Records excerpted from a collection:
# # # # # # #

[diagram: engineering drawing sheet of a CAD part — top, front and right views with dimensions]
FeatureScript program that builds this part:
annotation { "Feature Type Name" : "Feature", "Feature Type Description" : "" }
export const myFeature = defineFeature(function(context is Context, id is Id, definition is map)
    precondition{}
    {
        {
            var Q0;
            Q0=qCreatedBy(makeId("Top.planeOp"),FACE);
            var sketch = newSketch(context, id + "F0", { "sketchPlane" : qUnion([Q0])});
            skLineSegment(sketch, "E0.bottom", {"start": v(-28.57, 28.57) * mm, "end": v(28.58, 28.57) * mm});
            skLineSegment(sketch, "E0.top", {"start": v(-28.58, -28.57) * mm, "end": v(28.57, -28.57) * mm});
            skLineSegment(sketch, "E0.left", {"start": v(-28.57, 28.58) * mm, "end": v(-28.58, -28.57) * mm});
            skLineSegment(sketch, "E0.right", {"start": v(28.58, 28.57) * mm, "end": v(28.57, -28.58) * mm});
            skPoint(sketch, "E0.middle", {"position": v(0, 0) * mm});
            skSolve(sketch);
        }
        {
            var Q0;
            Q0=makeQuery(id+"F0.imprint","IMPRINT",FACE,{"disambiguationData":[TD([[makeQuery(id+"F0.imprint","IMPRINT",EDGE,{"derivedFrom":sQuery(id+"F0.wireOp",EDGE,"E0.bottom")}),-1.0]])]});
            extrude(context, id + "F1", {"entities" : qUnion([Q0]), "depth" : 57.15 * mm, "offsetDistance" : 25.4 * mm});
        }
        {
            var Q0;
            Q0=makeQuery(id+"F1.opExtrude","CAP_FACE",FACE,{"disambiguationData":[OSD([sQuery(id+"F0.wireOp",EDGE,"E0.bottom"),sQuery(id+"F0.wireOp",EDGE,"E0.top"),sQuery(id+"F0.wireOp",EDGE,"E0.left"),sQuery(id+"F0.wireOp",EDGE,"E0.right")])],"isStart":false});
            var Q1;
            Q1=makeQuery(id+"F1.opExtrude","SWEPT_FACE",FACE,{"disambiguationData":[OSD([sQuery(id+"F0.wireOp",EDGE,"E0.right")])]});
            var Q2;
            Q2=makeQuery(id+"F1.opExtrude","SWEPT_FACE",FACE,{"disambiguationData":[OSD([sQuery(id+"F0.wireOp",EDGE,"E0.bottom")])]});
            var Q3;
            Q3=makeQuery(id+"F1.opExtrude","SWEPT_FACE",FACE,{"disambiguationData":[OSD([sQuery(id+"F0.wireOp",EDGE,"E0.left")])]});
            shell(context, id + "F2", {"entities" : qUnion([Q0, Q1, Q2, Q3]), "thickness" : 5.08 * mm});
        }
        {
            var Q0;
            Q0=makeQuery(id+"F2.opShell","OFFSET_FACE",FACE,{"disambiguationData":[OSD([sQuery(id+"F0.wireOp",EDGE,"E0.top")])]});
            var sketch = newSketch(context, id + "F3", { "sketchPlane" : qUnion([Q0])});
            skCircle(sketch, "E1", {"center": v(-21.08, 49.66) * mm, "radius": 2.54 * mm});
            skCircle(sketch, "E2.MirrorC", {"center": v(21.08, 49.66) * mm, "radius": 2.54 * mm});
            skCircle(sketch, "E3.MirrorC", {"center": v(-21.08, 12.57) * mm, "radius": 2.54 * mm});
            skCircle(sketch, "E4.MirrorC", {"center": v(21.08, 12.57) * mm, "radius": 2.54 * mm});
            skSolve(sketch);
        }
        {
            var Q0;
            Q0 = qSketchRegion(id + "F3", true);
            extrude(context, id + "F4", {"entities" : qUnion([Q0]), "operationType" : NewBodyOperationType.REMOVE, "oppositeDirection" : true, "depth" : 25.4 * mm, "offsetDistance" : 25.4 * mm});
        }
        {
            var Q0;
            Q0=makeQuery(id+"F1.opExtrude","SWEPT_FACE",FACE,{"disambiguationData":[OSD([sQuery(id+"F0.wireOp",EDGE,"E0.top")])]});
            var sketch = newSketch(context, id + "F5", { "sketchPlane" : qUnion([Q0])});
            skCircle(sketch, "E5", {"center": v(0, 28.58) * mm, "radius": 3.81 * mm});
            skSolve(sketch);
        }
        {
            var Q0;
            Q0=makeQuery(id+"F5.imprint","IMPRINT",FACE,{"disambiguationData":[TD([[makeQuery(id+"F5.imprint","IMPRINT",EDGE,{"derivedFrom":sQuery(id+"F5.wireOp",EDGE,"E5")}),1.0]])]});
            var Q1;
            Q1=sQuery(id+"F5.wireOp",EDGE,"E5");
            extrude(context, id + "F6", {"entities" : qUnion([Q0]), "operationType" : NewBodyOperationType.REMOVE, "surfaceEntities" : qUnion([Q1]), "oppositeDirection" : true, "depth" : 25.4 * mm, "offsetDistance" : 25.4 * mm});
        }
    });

# # # # # # #

WORK TO COMPLETE:
How many lines of the entries above contain the string "newSketch"? Reply with the number alone.

SOLUTION:
3